Altar's house is finished but still empty. After Larry phones her, Maggie makes one last appointment to meet him at the newly completed home. Maggie is exploring the outside of the house and peeking through the windows when Larry arrives. They talk about how they can never be together. Larry wishes that he and Maggie could live in the house; if they did, he would surround it with a moat and never leave it. Maggie says that she loves him.

The contractor for the house arrives and thinks Maggie is Larry's wife. They both take a moment to savor the irony of his remark, and Maggie drives away.

==Cast==

- Kirk Douglas as Larry Coe
- Kim Novak as Margaret Gault
- Ernie Kovacs as Roger Altar
- Barbara Rush as Eve Coe
- Walter Matthau as Felix Anders
- Virginia Bruce as Mrs. Wagner
- Kent Smith as Stanley Baxter
- Helen Gallagher as Betty Anders
- John Bryant as Ken Gault
- Sue Ane Langdon as Daphne
- Nancy Kovack as Marcia

==Production==
In an unusual move for a Hollywood production, art director Ross Bellah elected to have a real house built during the course of filming to act as a stand-in for the one that Kirk Douglas's character designs. Bellah and Carl Anderson designed a wood-framed 3,800-square-foot house which was then constructed at 930 Chantilly Road in Bel Air. Building material manufacturers supplied construction materials in exchange for publicity. The Weyerhaeuser Company was the main supplier of wood products during construction and produced its own short film, titled A New Star in Hollywood, that documented the construction process. The Ludowici-Celadon Company produced matte white clay roof tiles for the house.

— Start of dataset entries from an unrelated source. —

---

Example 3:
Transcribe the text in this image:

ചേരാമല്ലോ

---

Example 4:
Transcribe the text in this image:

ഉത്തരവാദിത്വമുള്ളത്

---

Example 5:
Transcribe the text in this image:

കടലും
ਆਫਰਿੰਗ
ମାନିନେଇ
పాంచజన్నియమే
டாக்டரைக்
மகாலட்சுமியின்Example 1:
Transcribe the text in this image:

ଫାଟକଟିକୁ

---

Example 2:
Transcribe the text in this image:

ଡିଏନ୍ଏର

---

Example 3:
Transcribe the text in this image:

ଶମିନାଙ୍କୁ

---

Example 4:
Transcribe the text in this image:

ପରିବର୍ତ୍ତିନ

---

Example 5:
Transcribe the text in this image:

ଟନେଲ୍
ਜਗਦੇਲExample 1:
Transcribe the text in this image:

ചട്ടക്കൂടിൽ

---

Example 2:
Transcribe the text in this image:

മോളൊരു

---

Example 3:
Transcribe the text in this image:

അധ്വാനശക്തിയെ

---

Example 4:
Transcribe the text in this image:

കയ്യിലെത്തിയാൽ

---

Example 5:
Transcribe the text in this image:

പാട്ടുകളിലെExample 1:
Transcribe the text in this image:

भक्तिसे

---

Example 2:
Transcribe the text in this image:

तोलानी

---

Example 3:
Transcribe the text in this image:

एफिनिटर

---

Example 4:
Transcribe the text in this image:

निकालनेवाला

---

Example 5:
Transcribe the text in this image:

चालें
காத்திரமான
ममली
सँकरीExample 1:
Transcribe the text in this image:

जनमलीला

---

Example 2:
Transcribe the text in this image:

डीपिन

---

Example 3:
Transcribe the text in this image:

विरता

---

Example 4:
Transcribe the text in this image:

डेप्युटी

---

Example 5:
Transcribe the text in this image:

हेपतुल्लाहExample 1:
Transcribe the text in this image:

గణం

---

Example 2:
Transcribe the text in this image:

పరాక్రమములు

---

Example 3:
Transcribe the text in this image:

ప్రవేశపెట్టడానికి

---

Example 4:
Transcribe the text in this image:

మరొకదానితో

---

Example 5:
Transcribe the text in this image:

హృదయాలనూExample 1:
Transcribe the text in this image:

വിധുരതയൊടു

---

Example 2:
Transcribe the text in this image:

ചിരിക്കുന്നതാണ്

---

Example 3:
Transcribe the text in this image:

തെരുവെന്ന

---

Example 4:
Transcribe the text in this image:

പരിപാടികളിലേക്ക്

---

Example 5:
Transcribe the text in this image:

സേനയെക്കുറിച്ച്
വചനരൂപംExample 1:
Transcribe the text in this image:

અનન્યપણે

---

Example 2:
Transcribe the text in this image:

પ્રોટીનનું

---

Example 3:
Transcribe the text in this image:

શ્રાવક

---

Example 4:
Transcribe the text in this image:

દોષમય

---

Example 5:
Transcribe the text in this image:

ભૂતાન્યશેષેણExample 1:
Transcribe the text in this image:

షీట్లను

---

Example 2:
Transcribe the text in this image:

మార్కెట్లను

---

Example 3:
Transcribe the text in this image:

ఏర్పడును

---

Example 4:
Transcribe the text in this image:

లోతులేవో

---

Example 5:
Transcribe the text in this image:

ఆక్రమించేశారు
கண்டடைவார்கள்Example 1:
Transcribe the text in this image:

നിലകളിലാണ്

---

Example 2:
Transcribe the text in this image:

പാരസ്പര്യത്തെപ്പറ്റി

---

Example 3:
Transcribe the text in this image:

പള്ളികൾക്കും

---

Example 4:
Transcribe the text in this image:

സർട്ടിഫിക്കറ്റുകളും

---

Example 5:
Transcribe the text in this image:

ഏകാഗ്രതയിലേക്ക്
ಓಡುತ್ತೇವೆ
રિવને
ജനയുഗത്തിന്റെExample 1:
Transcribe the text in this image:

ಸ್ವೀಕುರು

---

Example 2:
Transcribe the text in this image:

Because the film's story was set over the course of construction, contractors had to align their schedule with that of the film crew. The house proved to be a valuable financial investment for the studio, valued at $250,000 upon its completion in 1960. The residence was significantly remodeled after the film's release, but remains standing.

==Reception==
Variety said that the film is "...easy on the eyes but hard on the intellect...an old-fashioned soap opera", and that "It is a rather pointless, slow-moving story, but it has been brought to the screen with such skill that it charms the spectator into an attitude of relaxed enjoyment, much the same effect as that produced by a casual daydream fantasy". Time magazine called the movie "pure tripe". "Unvaried strangulated hush" is how film critic Stanley Kauffmann, in The New Republic, described Novak's diction. Craig Butler at AllMovie says that Douglas "seems a little out of place", and that the screenplay is "predictable".